Somalia has announced a landmark agreement with the United States that will cancel over $1.1 billion of its outstanding debt, a figure that represents roughly a quarter of the country's remaining financial obligations. This move is the latest in a series of debt relief agreements aimed at alleviating the nation’s decades-old financial burdens.
The bulk of Somalia’s debt originated during the era of Siad Barre's regime, whose fall in the early 1990s led to decades of civil war and economic collapse. President Hassan Sheikh Mohamud described the relief as lifting a “suffocating” burden, as the country struggled to keep up with interest payments that accumulated during its prolonged period of instability. The debt cancellation, formalized in an agreement between the U.S. and Somalia on Tuesday, amounts to $1.14 billion.
Expressing gratitude, Somalia’s Finance Minister Bihi Egeh posted on X, thanking the "U.S. government and people for their unwavering support of our economic reforms and growth." Mohamed Shire, the Director General of Somalia’s Ministry of Planning, called the agreement a “historic step” for Somalia’s recovery journey. Mohamed Dubo, head of the Somali government’s investment promotion office, shared his optimism on X, stating: "Somalia can now face its future UNCHAINED."

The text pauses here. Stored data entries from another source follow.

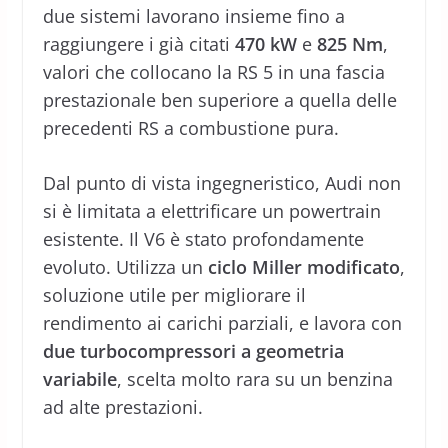
due sistemi lavorano insieme fino a
raggiungere i già citati
470 kW
e
825 Nm
,
valori che collocano la RS 5 in una fascia
prestazionale ben superiore a quella delle
precedenti RS a combustione pura.
Dal punto di vista ingegneristico, Audi non
si è limitata a elettrificare un powertrain
esistente. Il V6 è stato profondamente
evoluto. Utilizza un
ciclo Miller modificato
,
soluzione utile per migliorare il
rendimento ai carichi parziali, e lavora con
due turbocompressori a geometria
variabile
, scelta molto rara su un benzina
ad alte prestazioni.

The United States, previously Somalia's largest individual lender, held around one-fifth of Somalia's debt by 2018, according to IMF data. Speaking from the U.S. embassy in Mogadishu, Ambassador Richard Riley praised the agreement as a “great day” for both nations. He noted that the cancellation was the largest single component of Somalia’s $4.5 billion debt, forgiven under the Heavily Indebted Poor Countries (HIPC) Initiative, a program spearheaded by the IMF and World Bank to help the world’s poorest nations achieve sustainable debt levels.
Since completing the HIPC program in December 2023, Somalia has now secured $4.5 billion in total debt relief, restoring its eligibility for international financial support and partnerships after years of isolation.
In March, the Paris Club, a coalition of wealthy creditor nations, announced a 99% waiver on the $2 billion Somalia owed, further reducing its debt burden from 64% of GDP in 2018 to less than 6% by the close of 2023. In June, another agreement with the OPEC Fund for International Development canceled $36 million of Somalia’s debt, facilitated by a bridging loan from Saudi Arabia. The OPEC Fund arrangement is expected to open new financing channels for Somalia's national development.
While these debt relief agreements mark significant progress, financial expert Harry Verhoeven cautioned that private investors may still approach Somalia with hesitation due to ongoing concerns over financial governance and political stability. Nonetheless, he highlighted the agreement’s value, noting that it grants Somalia greater access to funding from international development banks, a crucial element for its long-term recovery.
With these agreements in place, Somalia now has a clearer path to rebuild its economy and strengthen its institutions after years of debt-laden constraints.